A Brief Sketch of African Music

African music as found in the western half of the continent has an overall shape despite major distinctions from north to south. This music came to the New World via the slave trade and then spread to Europe and further to the rest of the world. While European music and the ping-pong effect of African-derived music in the New World coming back to Africa have affected the music greatly, the essence of the music remains strong and continue to spread to the rest of the world.
African music is made up of short repetitive units combined and recombined from various instruments and voices into a kaleidoscope. Westerners have frequently heard only the kaleidoscopic effect and copied that to great effect, but those imitations lose the richness of the multiple units that create the tapestry of sound.

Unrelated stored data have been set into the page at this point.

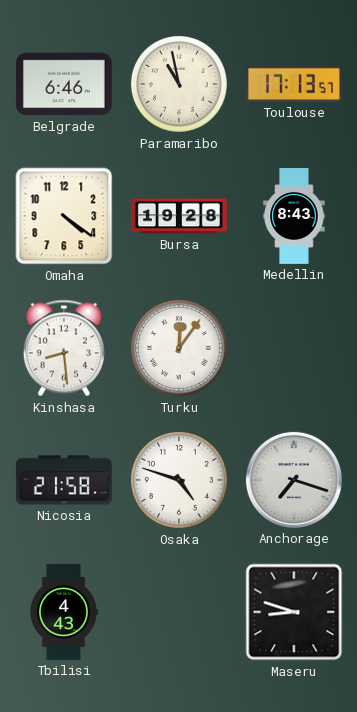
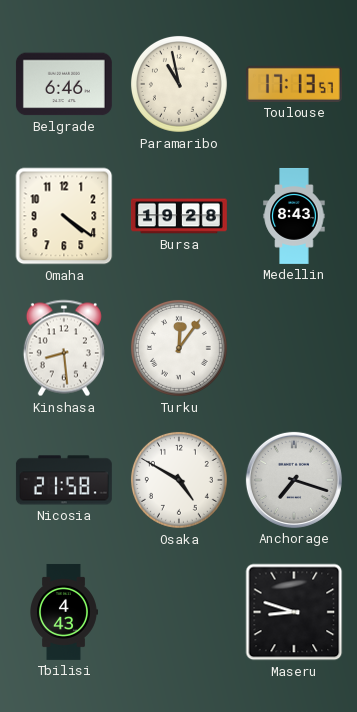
Osaka: 4:48 -> 4:50
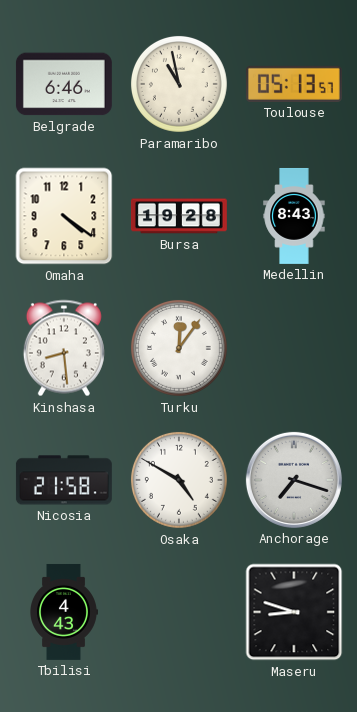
Toulouse: 17:13 -> 05:13
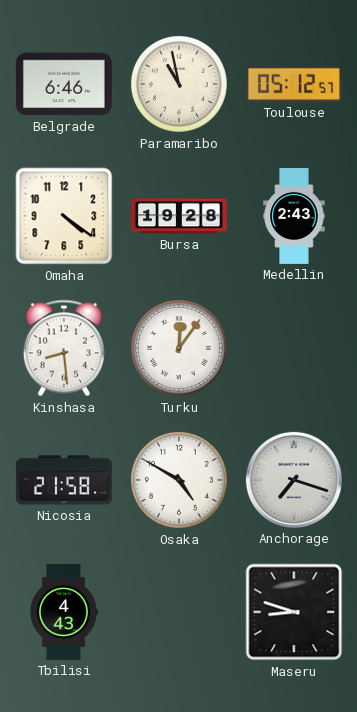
Toulouse: 05:13 -> 05:12
Medellin: 8:43 -> 2:43
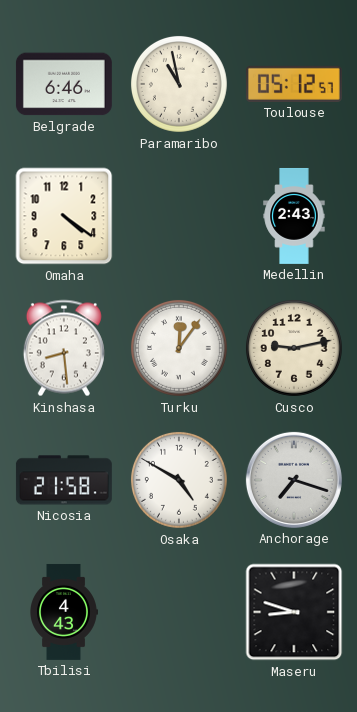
Bursa: 19:28 -> none
Cusco: none -> 9:13
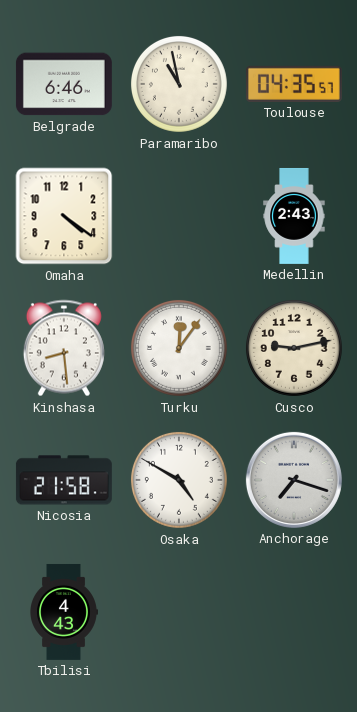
Toulouse: 05:12 -> 04:35
Maseru: 8:48 -> none
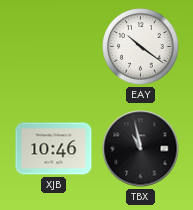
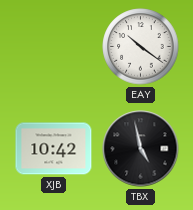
XJB: 10:46 -> 10:42
TBX: 10:58 -> 4:58
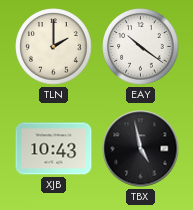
TLN: none -> 2:00
XJB: 10:42 -> 10:43
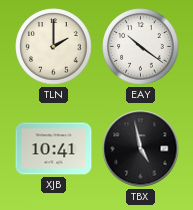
XJB: 10:43 -> 10:41
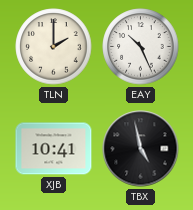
EAY: 10:21 -> 10:26
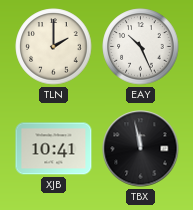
TBX: 4:58 -> 11:58
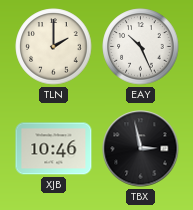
XJB: 10:41 -> 10:46
TBX: 11:58 -> 2:58
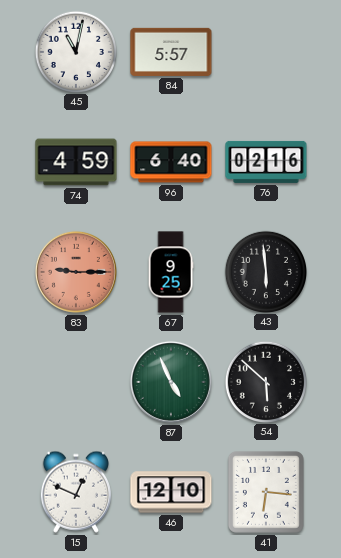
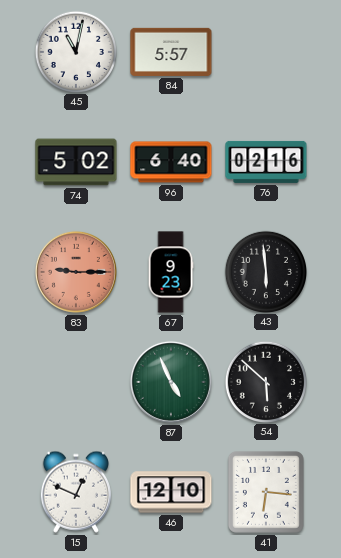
74: 4:59 -> 5:02
67: 9:25 -> 9:23
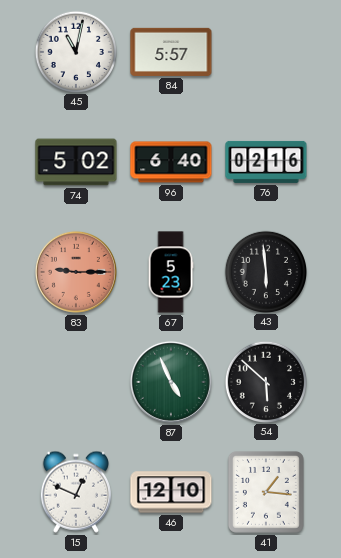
67: 9:23 -> 5:23
41: 6:16 -> 1:16
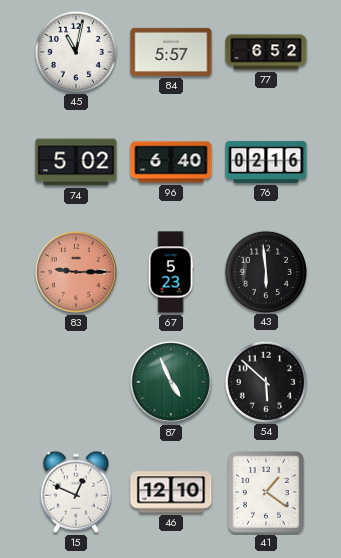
77: none -> 6:52
41: 1:16 -> 1:21
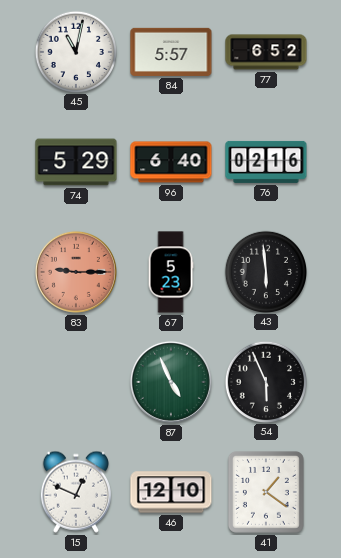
74: 5:02 -> 5:29
54: 5:52 -> 5:56
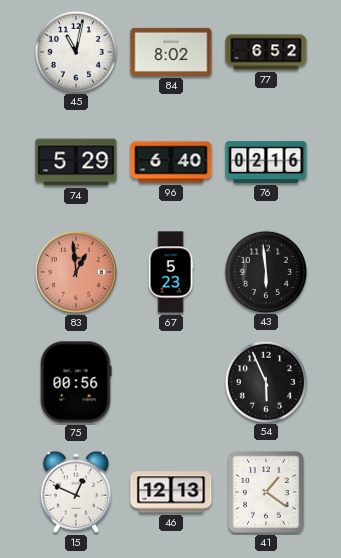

In order to hold together multiple units played on multiple instruments by multiple players combining with multiple voices, a time line is employed. Where Western orchestras require a conductor or master to direct, Africans rely on the time line, classically expressed with a bell or sticks (cowbell or clave), or sometimes only held in the head.
About one hundred of these time lines have been charted, only a few of which are employed by any one musical culture. The son rhythm came to North America to form the basic rhythm of rock and roll, the push-pull base for the jitter bug and other swing dances. Another is dubbed “shave-and-a-haircut– two-bits” and is the classic rhythm of the popular music we call salsa. More time lines can be found in the Americas in the many traditions of Afro-American music.
Just as we would not consider music Western without chords, we cannot consider music African without the cross-rhythmic heart of the music. While Westerners, confronted with what appears to them as a bewildering welter of rhythms, give up and decide Africans just have some mysterious ability to turn all that into music (and many just decide it is not music at all), Africans enjoy the constant tension-resolution that occurs constantly as the rhythms cross, clash, and then resolve into a pleasurable sonic experience. But not entirely sonic; there is something else without which African music might not be possible: it is the internal rhythmic sense Gunther Schuller rendered “forward propulsive directionality.” Of all the terms and descriptions I’ve heard and read, that catches it. It is a constant propulsion forward that always has a powerful sense of direction. Without that internalized pulse, the short-hand term I prefer over ‘beat” or “rhythm”, the music lacks for the listener the emotive force provided by other means in other musical traditions. Yet the lack of that internalized pulse has not prevented people all over the world from loving the African-derived musical forms they hear.